The media has a tendency for pack behavior. And the current favorite is to suggest that the fires hitting the Northwest is "the new normal."
That we can expect years in our immediate future to be like this year because of anthropogenic global warming. With all the smoke and fire around eastern Washington and Oregon it sounds compelling, right?
The trouble is that it is clearly not true.
There is no reason to expect that greenhouse gas-caused warming will produce more fires during the next few decades, although the story changes as we get to the end of the century. Let's look at the situation more carefully.
There are a variety of ways we can show why the "new normal" hypothesis makes no sense.
As I have discussed in several of my blogs, the last year has been crazy warm, a huge anomaly from normal. If the area was drying and warming due to the steadily growing greenhouse gas concentration in the atmosphere, one would expect a long-term trend in temperature, dry surface conditions, and snowpack.
But no such trend exists.
Let's start with snow pack, since a lot of the media have been claiming that low snow pack is a major element of this year's fires (something my friends in the wildfire community do not support by the way). Here is the amount of water in the Northwest snow pack (SWE) for the last 30 years. The blue lines are the annual value and the red is a smoothed curve of this data.
The snowpack on April 1, 2015 was the lowest on record. But it is an outlier and there is little apparent downward trend over the past three decades. This is not the kind of variation you would expect if global warming was the culprit.
What about temperature? Here is a plot form the NOAA "Climate at a Glance" website showing May-July temps over Washington State. 2015 is the warmest, although 1958 was close. But there is really very little upward trend.
Let me show highlight by getting rid of 2015 and before 1925 when the record was not reliable. You see much trend? Not really.
What about the trends of July temperatures over the eastern slopes at the Cascades, say at Ellensburg and Wenatchee from 1925-2014? Here they are. VERY small warming trend.
So this year does NOT represent the culmination of a trend toward heat waves and low snowpack, but a huge anomaly, one that is associated with natural variability.
We can come to the same conclusion from basic physical understanding of the climate system. Our extreme weather has been associated with a very anomalous configuration of the upper level flow, with a huge, persistent ridge over the West Coast and a trough over the east. The eastern U.S. has been far COLDER than normal.
As I have discussed in previous blogs, there is no reason to expect such an amplified wave pattern with global warming. Global climate models forced by increased greenhouse gases don't show this behavior. Careful studies of changes in the upper flow during the past half century do not show it. Theoretical work suggests that this hypothesis makes no physical sense. One or two authors have pushed this idea ("the lazy jet theory") but their work has been thorough disproved in the peer-reviewed literature.

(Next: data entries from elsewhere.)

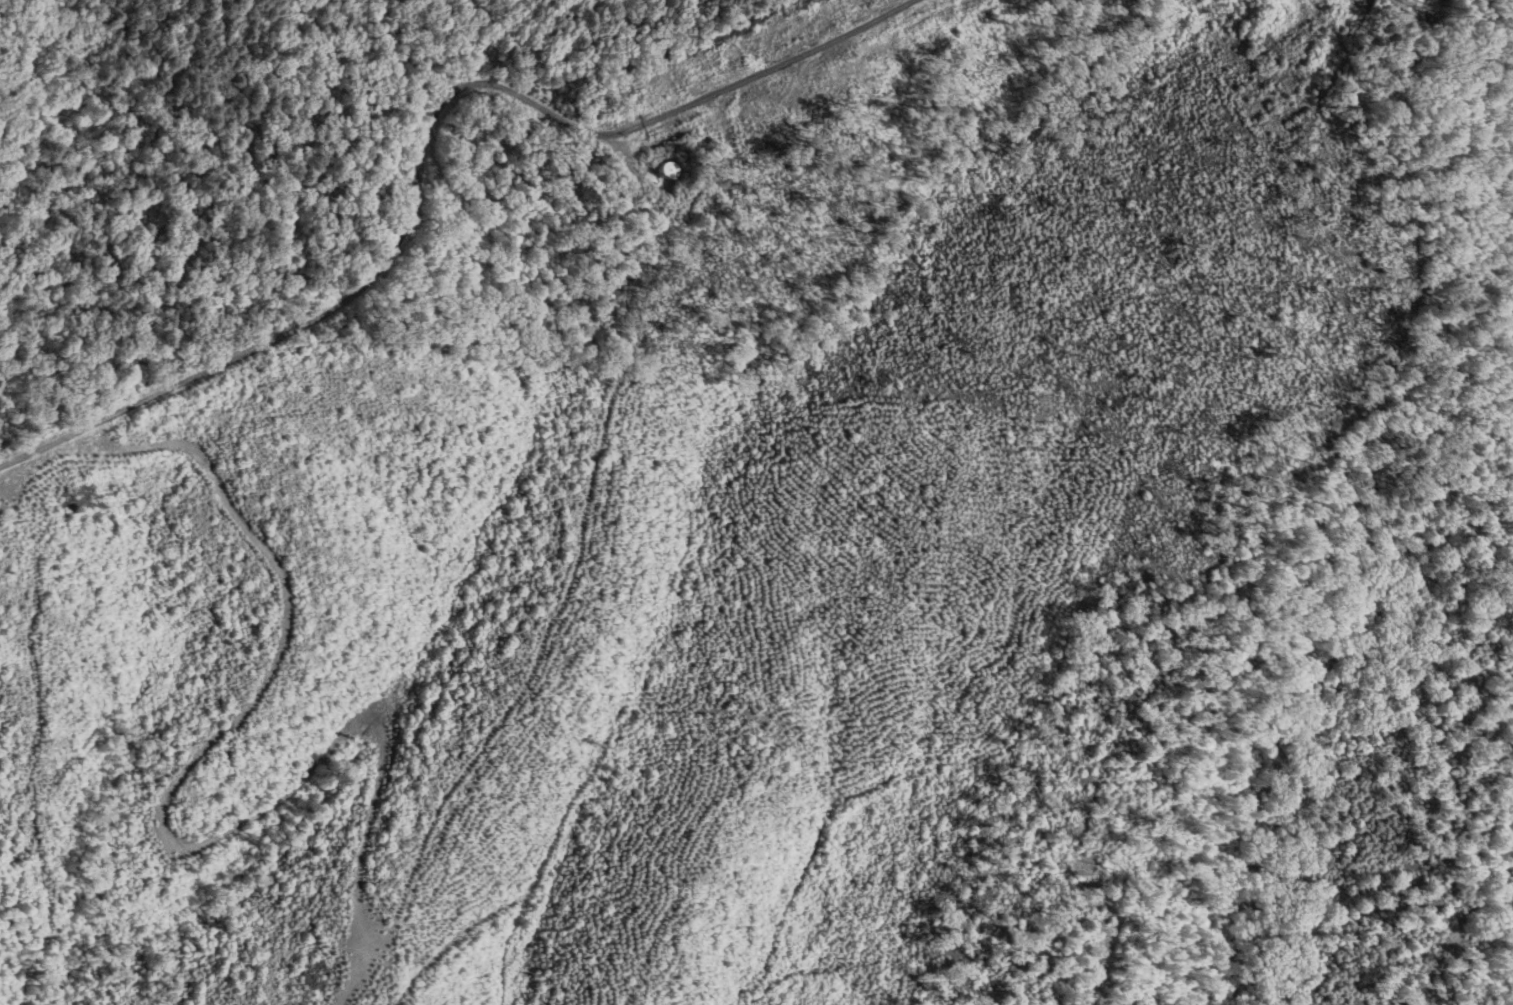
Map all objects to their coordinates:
building: (1431, 2)
road: (251, 39)
road: (426, 151)
building: (667, 171)
road: (175, 214)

Picture of the Chelan Fire, Courtesy of the Seattle Times
The bottom line is this: the extreme snowpack and temperature conditions this year was a huge anomaly driven by natural variability. It is not a "new normal". Next year, even though it will be an El Nino year will undoubtedly be less extreme.
Global warming WILL be a serious issue for the Northwest, but that is in our future. This year gives you a taste what the temperatures and snowpack will be like at the end of the century. The cause will be different, but the end result will be similar. We must prepare for the conditions of the end of century, but we will have decades to do so.
Is there an upward trend of wildfires in the U.S? The answer is no. Here are the latest year to date wildfire numbers for the U.S.. Actually less fires this year, but acres are up...but there is no trend.
A graph from the Seattle Times showed the same thing. Interestingly, the ST had an updated version in the print version and online...but the online version disappeared. I won't comment on why they removed it.
Regarding the eastern Washington wildfires, there is another issue. The eastern slopes of the Cascades have burned for millennia. Wildfire is a central part of the ecosystem there. Too many folks have moved into the hills above Chelan, Wenatchee and elsewhere, putting themselves at risk.
For example, go to GoogleMaps and explore around Chelan area with their satellite option. They are many homes up in to the hills, located where no one should be (see below). Just as folks should not build homes near frequently flooding rivers, no one should build homes were frequent fires have raged over thousands of years.
Another issue, mentioned by Dave Wilson in the comment section below, is poor timber management practices along the eastern Cascade slopes. Contemporary eastern slope forests are very different than the originals, which were far less vulnerable to massive crown fires. And, of course, having large numbers of people throwing cigarette buts and fireworks into a flammable environment is hardly natural.